Data supplied
---*---
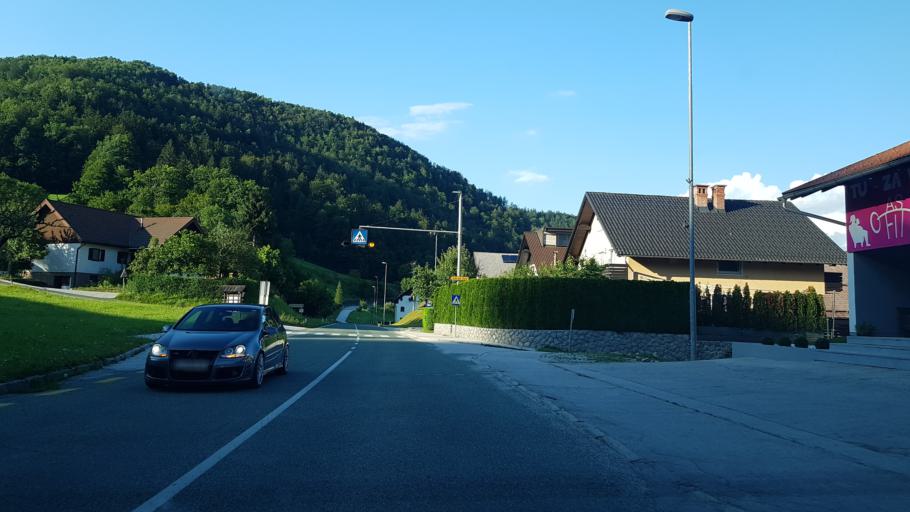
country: SI
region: Gorenja Vas-Poljane
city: Gorenja Vas
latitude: 46.1301
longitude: 14.2270
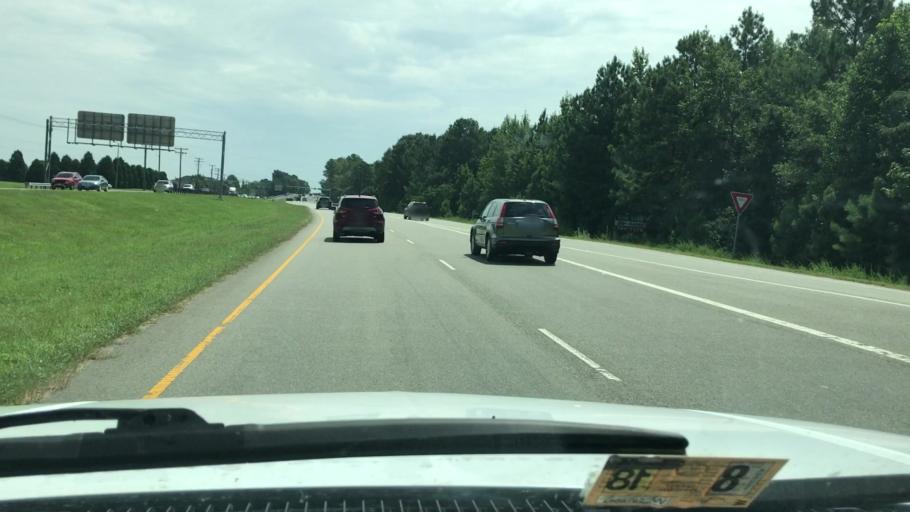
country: US
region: Virginia
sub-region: Chesterfield County
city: Brandermill
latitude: 37.5090
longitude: -77.6814
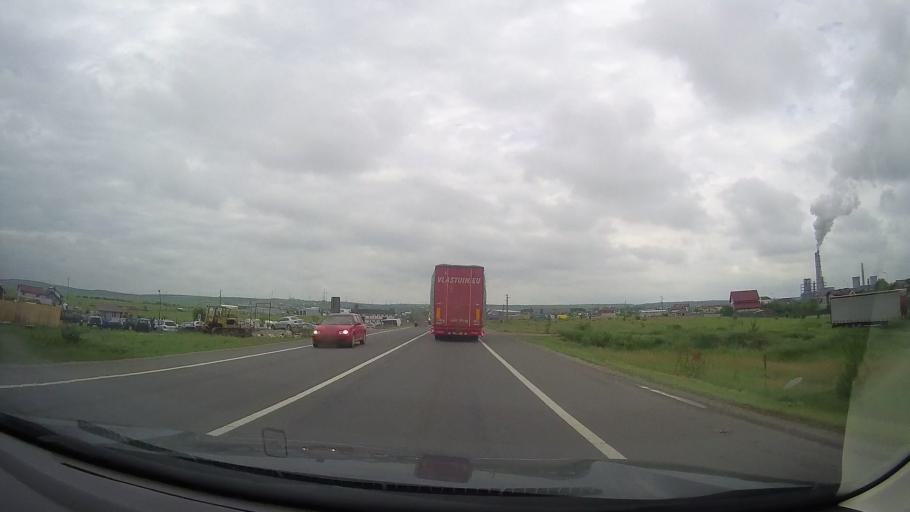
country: RO
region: Dolj
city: Craiova
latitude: 44.3492
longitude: 23.7965
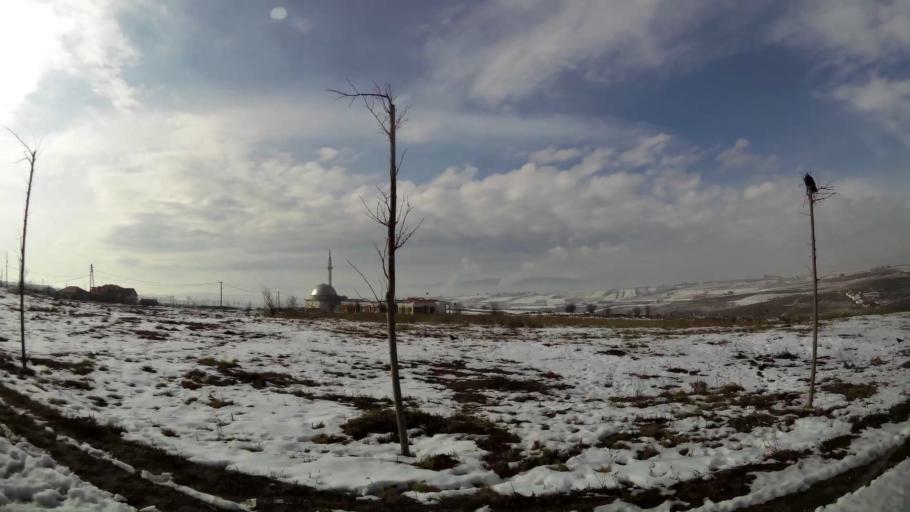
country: XK
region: Pristina
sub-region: Komuna e Prishtines
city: Pristina
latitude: 42.6748
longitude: 21.1513
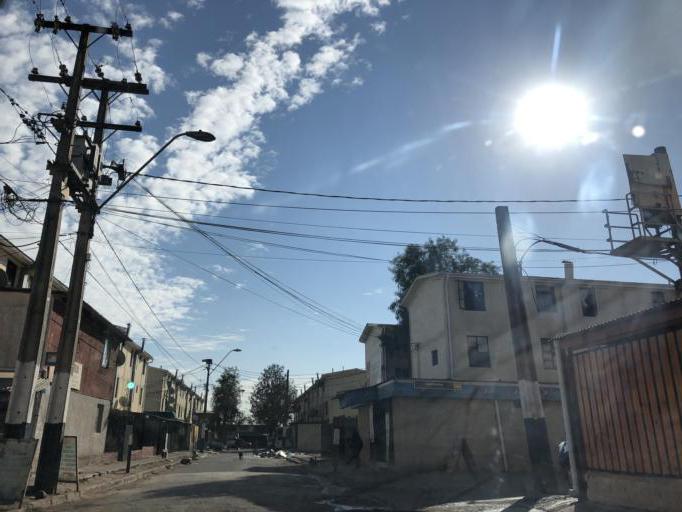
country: CL
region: Santiago Metropolitan
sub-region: Provincia de Santiago
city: La Pintana
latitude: -33.6282
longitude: -70.6220
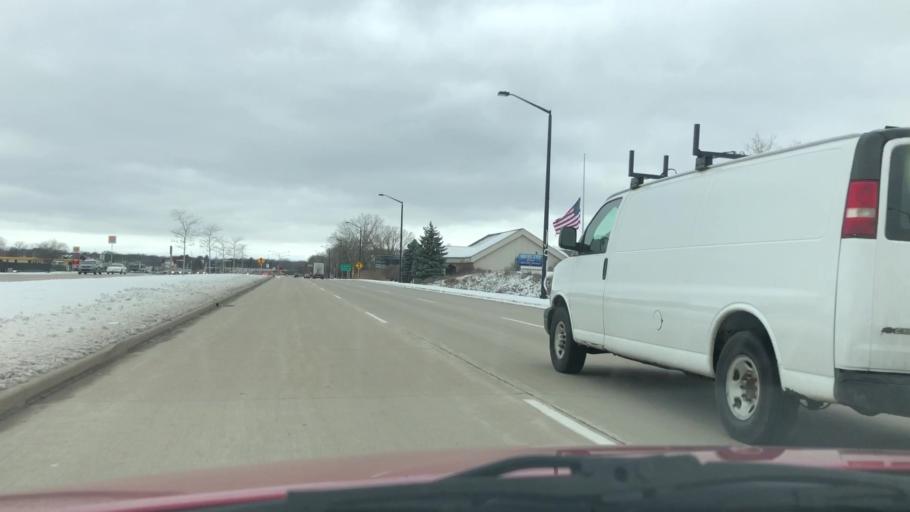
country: US
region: Wisconsin
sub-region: Brown County
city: Ashwaubenon
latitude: 44.5052
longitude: -88.0671
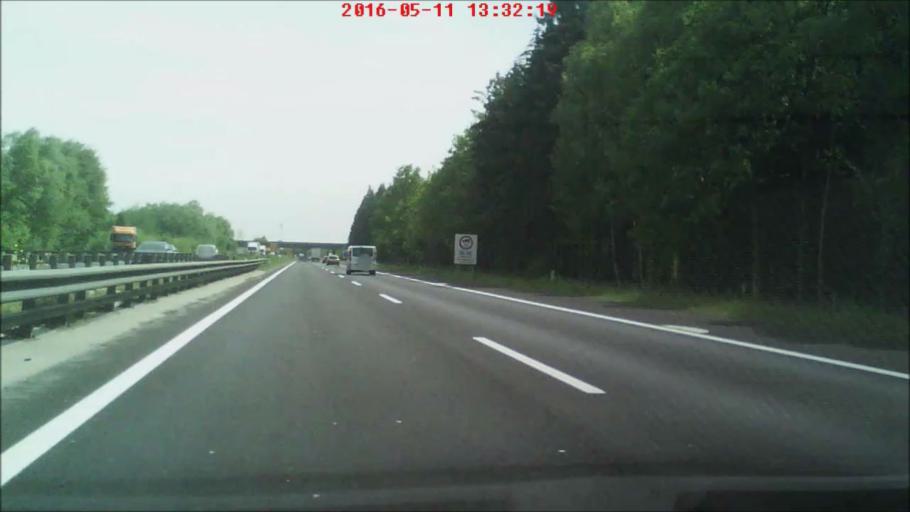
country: AT
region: Upper Austria
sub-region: Politischer Bezirk Scharding
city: Sankt Marienkirchen bei Schaerding
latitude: 48.3240
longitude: 13.4148
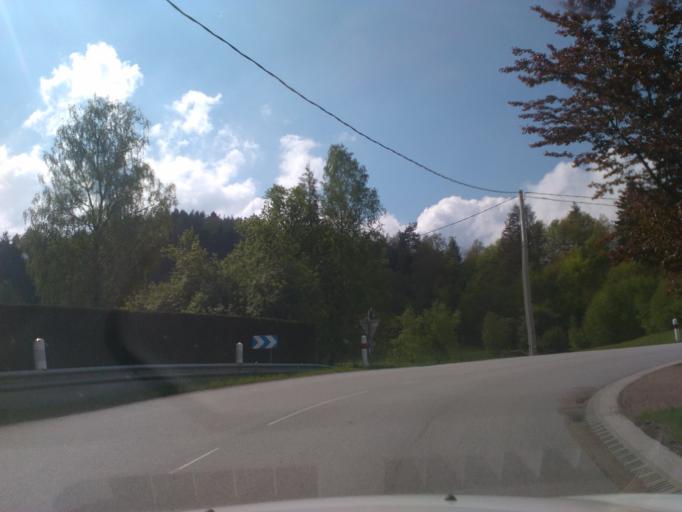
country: FR
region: Lorraine
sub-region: Departement des Vosges
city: Vagney
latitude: 47.9974
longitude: 6.7341
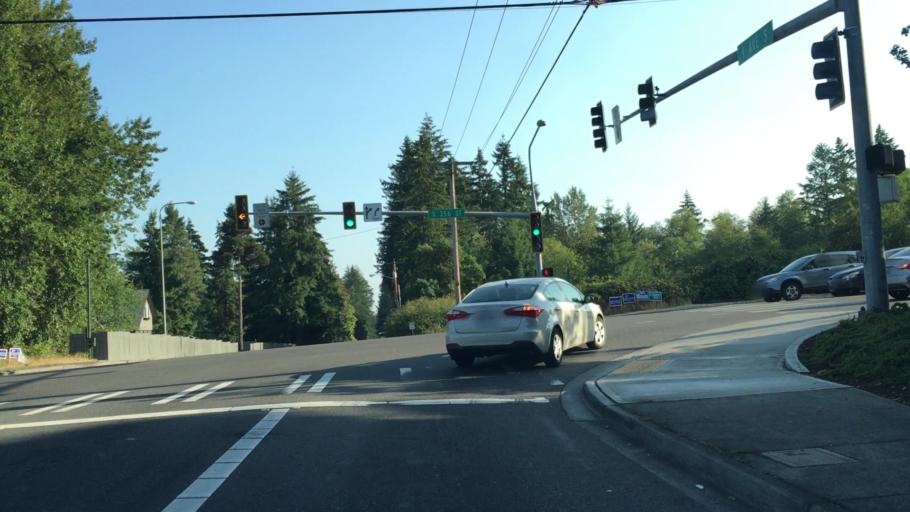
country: US
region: Washington
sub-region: Pierce County
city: Fife Heights
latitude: 47.2829
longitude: -122.3348
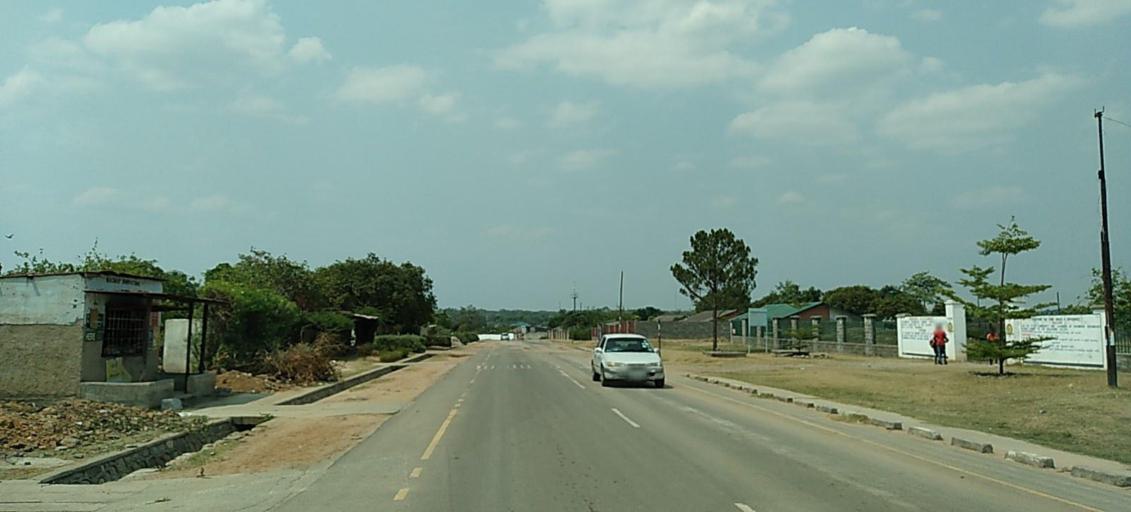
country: ZM
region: Copperbelt
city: Chambishi
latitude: -12.6332
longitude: 28.0585
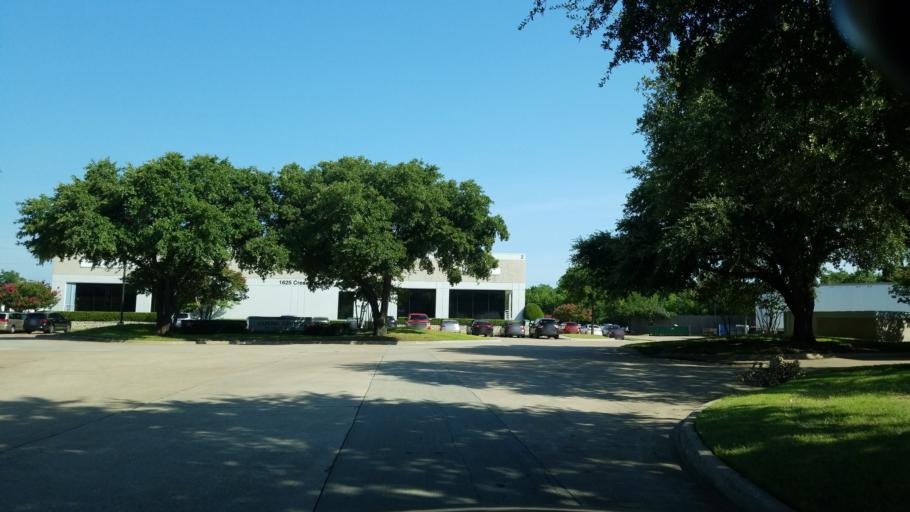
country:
---*---
Could you output every line of the entries above as a Markdown table with the columns Row and Text, numbering the rows in order and skipping blank lines? Leave the pictures out of your answer.

| Row | Text |
|---|---|
| 1 | country: SI |
| 2 | region: Gorenja Vas-Poljane |
| 3 | city: Gorenja Vas |
| 4 | latitude: 46.1301 |
| 5 | longitude: 14.2270 |
| 6 | country: US |
| 7 | region: Virginia |
| 8 | sub-region: Chesterfield County |
| 9 | city: Brandermill |
| 10 | latitude: 37.5090 |
| 11 | longitude: -77.6814 |
| 12 | country: RO |
| 13 | region: Dolj |
| 14 | city: Craiova |
| 15 | latitude: 44.3492 |
| 16 | longitude: 23.7965 |
| 17 | country: XK |
| 18 | region: Pristina |
| 19 | sub-region: Komuna e Prishtines |
| 20 | city: Pristina |
| 21 | latitude: 42.6748 |
| 22 | longitude: 21.1513 |
| 23 | country: CL |
| 24 | region: Santiago Metropolitan |
| 25 | sub-region: Provincia de Santiago |
| 26 | city: La Pintana |
| 27 | latitude: -33.6282 |
| 28 | longitude: -70.6220 |
| 29 | country: US |
| 30 | region: Wisconsin |
| 31 | sub-region: Brown County |
| 32 | city: Ashwaubenon |
| 33 | latitude: 44.5052 |
| 34 | longitude: -88.0671 |
| 35 | country: AT |
| 36 | region: Upper Austria |
| 37 | sub-region: Politischer Bezirk Scharding |
| 38 | city: Sankt Marienkirchen bei Schaerding |
| 39 | latitude: 48.3240 |
| 40 | longitude: 13.4148 |
| 41 | country: FR |
| 42 | region: Lorraine |
| 43 | sub-region: Departement des Vosges |
| 44 | city: Vagney |
| 45 | latitude: 47.9974 |
| 46 | longitude: 6.7341 |
| 47 | country: US |
| 48 | region: Washington |
| 49 | sub-region: Pierce County |
| 50 | city: Fife Heights |
| 51 | latitude: 47.2829 |
| 52 | longitude: -122.3348 |
| 53 | country: ZM |
| 54 | region: Copperbelt |
| 55 | city: Chambishi |
| 56 | latitude: -12.6332 |
| 57 | longitude: 28.0585 |
| 58 | country: |